**TO-DO ITEM:**
Copy word for word, please, the lines of the entries below running from the one containing "Nutzungsbedingungen" to the one containing "IHNEĎ K ODBERU", both ends included.

**PROVIDED MATERIAL:**

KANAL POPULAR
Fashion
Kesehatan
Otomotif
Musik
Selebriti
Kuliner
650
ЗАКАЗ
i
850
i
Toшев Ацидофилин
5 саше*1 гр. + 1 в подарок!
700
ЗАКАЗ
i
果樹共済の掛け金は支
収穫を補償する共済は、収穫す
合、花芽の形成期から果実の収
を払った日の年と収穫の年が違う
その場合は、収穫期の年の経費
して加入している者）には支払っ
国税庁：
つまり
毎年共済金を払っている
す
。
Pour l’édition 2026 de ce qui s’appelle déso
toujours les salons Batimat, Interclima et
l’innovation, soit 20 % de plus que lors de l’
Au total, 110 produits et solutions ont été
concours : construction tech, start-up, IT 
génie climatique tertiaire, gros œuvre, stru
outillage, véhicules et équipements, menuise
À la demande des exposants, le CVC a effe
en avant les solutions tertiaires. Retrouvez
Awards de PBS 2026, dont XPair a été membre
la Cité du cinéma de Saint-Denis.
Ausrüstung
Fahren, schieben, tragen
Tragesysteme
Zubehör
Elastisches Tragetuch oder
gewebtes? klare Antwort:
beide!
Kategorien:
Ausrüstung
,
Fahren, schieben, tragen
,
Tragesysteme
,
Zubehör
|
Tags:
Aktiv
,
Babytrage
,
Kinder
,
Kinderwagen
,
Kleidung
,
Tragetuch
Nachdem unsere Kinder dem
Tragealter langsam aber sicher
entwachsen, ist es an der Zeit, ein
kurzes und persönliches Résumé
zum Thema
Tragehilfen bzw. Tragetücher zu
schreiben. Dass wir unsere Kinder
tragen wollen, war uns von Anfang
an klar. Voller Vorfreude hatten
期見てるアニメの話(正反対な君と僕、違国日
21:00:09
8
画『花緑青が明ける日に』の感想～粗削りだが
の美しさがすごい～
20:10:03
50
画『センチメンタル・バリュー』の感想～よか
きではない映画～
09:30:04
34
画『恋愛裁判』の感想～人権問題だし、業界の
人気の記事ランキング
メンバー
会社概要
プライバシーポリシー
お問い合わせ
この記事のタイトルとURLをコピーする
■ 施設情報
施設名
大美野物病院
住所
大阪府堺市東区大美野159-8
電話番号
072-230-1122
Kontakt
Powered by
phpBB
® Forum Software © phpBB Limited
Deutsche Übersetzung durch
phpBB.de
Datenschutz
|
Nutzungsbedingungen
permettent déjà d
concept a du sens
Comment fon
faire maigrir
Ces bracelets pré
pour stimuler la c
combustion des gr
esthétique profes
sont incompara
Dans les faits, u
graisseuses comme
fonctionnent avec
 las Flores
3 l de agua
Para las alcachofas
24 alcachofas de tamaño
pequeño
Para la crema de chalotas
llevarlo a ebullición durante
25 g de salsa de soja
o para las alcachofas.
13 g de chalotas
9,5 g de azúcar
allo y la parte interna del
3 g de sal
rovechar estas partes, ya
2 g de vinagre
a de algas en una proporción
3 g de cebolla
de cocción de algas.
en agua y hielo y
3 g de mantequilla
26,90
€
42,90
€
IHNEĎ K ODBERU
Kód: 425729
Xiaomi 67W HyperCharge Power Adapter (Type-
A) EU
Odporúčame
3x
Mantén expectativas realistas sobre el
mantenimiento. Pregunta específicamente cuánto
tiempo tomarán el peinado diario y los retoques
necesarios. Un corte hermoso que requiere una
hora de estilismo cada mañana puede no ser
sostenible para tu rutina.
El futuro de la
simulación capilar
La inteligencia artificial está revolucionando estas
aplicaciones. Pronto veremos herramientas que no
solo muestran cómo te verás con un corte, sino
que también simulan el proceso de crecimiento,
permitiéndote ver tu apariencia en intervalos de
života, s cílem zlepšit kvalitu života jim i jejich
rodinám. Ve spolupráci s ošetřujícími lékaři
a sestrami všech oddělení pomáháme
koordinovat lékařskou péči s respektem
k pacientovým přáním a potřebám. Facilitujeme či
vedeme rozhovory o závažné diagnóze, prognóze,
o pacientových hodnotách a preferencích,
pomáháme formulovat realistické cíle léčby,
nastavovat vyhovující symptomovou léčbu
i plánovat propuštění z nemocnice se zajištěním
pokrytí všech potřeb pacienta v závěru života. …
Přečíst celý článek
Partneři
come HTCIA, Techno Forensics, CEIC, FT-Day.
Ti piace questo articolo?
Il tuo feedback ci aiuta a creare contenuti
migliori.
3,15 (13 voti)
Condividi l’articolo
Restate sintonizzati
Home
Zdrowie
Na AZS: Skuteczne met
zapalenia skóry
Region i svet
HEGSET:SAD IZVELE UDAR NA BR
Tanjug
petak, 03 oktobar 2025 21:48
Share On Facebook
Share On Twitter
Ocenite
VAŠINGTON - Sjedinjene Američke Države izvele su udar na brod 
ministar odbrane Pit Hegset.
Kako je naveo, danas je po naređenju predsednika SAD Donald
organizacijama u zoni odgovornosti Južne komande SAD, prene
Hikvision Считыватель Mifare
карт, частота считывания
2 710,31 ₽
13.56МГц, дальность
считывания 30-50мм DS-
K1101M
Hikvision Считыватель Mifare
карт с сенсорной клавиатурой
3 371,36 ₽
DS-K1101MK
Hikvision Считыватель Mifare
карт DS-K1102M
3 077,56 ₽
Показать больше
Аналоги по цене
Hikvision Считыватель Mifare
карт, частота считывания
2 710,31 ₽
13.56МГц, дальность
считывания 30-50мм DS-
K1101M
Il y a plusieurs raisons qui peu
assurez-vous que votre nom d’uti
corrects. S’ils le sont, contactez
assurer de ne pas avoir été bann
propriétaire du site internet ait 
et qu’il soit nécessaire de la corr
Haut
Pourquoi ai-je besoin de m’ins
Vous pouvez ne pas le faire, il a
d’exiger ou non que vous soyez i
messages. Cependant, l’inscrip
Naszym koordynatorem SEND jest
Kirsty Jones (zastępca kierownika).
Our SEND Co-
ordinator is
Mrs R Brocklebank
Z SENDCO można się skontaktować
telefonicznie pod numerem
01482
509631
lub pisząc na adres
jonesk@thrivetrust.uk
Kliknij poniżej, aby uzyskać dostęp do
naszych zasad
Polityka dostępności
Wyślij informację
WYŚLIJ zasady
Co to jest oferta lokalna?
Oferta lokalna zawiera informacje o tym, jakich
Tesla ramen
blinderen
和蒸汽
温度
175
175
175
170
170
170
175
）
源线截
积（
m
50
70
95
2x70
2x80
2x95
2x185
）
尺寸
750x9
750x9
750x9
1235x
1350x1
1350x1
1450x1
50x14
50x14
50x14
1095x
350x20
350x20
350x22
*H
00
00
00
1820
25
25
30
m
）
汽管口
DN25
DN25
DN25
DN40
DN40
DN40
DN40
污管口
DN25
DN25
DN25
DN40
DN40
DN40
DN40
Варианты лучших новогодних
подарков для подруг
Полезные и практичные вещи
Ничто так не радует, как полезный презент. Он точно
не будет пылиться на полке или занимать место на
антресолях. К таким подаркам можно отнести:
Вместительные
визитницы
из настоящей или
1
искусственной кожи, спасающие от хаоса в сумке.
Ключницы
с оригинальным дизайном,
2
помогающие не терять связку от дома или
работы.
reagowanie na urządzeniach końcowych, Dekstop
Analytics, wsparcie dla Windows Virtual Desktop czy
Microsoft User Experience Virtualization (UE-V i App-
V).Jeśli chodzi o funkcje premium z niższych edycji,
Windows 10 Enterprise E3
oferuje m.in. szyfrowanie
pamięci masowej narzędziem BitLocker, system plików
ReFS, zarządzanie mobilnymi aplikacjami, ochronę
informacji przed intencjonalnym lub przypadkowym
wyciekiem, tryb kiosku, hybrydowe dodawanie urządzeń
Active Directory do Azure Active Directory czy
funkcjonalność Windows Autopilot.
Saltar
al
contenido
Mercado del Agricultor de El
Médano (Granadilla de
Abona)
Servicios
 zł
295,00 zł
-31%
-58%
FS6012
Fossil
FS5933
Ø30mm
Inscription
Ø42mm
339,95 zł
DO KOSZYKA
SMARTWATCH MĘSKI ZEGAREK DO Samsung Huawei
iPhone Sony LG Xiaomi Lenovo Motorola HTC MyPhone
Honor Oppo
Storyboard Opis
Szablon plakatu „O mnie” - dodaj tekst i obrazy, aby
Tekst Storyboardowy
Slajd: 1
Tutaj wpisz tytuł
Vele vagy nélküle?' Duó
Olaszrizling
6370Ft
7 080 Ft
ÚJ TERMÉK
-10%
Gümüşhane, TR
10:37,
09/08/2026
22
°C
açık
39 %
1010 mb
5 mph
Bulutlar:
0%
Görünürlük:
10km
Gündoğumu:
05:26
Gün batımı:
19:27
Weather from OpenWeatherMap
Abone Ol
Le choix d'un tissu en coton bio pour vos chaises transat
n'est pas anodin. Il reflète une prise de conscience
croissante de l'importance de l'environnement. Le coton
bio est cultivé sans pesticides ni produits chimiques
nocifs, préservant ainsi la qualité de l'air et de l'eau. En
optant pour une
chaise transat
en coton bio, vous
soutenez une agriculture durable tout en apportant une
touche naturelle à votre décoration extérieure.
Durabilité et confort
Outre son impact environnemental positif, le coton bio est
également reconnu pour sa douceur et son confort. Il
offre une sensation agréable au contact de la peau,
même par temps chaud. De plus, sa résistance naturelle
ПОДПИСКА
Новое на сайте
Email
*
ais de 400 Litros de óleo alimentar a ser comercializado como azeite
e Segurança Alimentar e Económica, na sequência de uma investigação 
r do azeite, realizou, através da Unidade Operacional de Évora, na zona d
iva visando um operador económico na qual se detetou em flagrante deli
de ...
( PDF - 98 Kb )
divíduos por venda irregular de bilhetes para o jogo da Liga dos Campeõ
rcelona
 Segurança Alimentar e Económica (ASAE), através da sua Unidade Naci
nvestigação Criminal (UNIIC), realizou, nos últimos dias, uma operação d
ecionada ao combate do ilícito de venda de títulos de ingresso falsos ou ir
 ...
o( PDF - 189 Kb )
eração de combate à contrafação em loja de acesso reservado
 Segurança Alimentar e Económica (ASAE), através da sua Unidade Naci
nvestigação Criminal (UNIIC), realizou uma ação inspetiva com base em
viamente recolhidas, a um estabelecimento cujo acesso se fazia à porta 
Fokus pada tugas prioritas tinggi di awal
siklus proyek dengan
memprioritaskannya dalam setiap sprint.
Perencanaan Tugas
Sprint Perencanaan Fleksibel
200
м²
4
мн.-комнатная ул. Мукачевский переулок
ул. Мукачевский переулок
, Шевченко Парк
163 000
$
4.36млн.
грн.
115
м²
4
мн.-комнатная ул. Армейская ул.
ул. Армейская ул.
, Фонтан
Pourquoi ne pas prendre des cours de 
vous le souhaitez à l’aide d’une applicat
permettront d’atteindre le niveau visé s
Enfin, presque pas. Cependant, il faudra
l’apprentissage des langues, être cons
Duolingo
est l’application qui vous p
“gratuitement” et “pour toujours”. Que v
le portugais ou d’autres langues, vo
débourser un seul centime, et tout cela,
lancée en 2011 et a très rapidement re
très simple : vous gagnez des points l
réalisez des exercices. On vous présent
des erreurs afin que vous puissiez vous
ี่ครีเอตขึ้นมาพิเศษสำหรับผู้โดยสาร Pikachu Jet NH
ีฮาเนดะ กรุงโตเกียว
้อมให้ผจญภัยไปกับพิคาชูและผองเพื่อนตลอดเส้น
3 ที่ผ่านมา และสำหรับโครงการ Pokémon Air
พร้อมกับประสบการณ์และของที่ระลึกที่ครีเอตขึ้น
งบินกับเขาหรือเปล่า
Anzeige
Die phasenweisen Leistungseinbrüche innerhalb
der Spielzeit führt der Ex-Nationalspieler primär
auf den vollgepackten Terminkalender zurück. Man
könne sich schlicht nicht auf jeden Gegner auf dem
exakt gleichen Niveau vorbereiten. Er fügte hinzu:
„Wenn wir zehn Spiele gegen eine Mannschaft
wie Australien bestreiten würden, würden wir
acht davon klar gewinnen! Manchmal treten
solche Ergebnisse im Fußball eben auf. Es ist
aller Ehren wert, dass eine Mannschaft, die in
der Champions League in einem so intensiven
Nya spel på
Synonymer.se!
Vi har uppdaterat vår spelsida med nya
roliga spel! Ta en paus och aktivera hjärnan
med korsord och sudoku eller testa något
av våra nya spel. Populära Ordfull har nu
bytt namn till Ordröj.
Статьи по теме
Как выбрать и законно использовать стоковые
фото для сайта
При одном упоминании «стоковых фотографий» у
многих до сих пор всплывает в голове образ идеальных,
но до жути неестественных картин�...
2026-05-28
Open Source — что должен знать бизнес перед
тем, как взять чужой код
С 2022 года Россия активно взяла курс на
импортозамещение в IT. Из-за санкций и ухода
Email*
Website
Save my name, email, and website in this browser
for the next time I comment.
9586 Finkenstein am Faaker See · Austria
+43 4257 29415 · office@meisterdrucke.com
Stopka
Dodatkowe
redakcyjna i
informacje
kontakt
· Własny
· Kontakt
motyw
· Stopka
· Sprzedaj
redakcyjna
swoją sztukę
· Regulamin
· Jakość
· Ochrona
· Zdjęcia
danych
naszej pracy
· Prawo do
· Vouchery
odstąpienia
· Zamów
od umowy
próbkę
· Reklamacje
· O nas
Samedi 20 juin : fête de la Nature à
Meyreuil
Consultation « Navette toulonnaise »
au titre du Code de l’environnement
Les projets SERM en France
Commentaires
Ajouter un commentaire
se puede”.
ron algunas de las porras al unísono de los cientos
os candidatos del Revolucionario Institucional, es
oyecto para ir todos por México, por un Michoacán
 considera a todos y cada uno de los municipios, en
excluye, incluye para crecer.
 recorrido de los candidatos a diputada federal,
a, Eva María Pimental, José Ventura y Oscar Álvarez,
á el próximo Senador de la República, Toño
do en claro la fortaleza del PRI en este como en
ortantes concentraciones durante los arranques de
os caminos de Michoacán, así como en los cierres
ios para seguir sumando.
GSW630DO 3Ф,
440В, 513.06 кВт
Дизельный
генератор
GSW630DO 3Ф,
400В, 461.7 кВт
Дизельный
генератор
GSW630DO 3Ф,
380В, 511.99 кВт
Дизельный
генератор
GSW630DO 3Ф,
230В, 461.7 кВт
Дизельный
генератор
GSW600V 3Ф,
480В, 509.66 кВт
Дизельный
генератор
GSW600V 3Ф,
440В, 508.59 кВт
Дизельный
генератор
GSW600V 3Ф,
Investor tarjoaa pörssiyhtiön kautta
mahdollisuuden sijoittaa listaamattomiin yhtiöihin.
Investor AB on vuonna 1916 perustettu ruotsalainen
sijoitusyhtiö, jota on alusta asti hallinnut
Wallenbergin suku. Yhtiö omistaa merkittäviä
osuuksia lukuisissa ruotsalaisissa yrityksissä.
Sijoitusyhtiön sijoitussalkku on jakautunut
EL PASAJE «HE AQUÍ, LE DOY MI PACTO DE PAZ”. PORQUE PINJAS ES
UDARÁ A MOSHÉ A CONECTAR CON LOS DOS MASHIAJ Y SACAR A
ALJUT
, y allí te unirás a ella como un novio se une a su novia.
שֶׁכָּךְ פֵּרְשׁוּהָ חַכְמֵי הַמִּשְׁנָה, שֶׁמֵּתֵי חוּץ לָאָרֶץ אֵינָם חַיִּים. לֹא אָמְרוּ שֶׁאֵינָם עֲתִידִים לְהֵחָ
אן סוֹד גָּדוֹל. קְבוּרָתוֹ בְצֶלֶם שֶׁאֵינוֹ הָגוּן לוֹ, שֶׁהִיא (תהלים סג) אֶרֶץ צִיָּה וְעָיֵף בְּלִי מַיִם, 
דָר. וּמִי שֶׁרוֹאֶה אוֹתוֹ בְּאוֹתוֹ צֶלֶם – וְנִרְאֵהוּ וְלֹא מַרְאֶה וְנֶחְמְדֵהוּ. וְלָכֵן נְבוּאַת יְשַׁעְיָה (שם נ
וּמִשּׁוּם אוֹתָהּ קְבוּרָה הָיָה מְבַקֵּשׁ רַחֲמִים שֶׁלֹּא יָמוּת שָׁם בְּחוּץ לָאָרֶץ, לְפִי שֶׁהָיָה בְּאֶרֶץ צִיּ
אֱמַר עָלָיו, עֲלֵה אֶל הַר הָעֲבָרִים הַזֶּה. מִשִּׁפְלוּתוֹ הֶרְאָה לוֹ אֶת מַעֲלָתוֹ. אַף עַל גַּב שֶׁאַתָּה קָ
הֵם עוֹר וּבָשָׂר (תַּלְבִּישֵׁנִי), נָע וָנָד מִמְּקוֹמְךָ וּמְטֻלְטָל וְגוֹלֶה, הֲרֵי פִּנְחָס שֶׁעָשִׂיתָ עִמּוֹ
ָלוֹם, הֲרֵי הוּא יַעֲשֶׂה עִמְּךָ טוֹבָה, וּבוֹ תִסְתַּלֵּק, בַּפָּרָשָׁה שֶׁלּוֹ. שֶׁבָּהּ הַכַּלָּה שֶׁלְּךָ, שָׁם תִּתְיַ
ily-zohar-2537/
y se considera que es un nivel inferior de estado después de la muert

**EXPECTED ANSWER:**
Nutzungsbedingungen
permettent déjà d
concept a du sens
Comment fon
faire maigrir
Ces bracelets pré
pour stimuler la c
combustion des gr
esthétique profes
sont incompara
Dans les faits, u
graisseuses comme
fonctionnent avec
 las Flores
3 l de agua
Para las alcachofas
24 alcachofas de tamaño
pequeño
Para la crema de chalotas
llevarlo a ebullición durante
25 g de salsa de soja
o para las alcachofas.
13 g de chalotas
9,5 g de azúcar
allo y la parte interna del
3 g de sal
rovechar estas partes, ya
2 g de vinagre
a de algas en una proporción
3 g de cebolla
de cocción de algas.
en agua y hielo y
3 g de mantequilla
26,90
€
42,90
€
IHNEĎ K ODBERU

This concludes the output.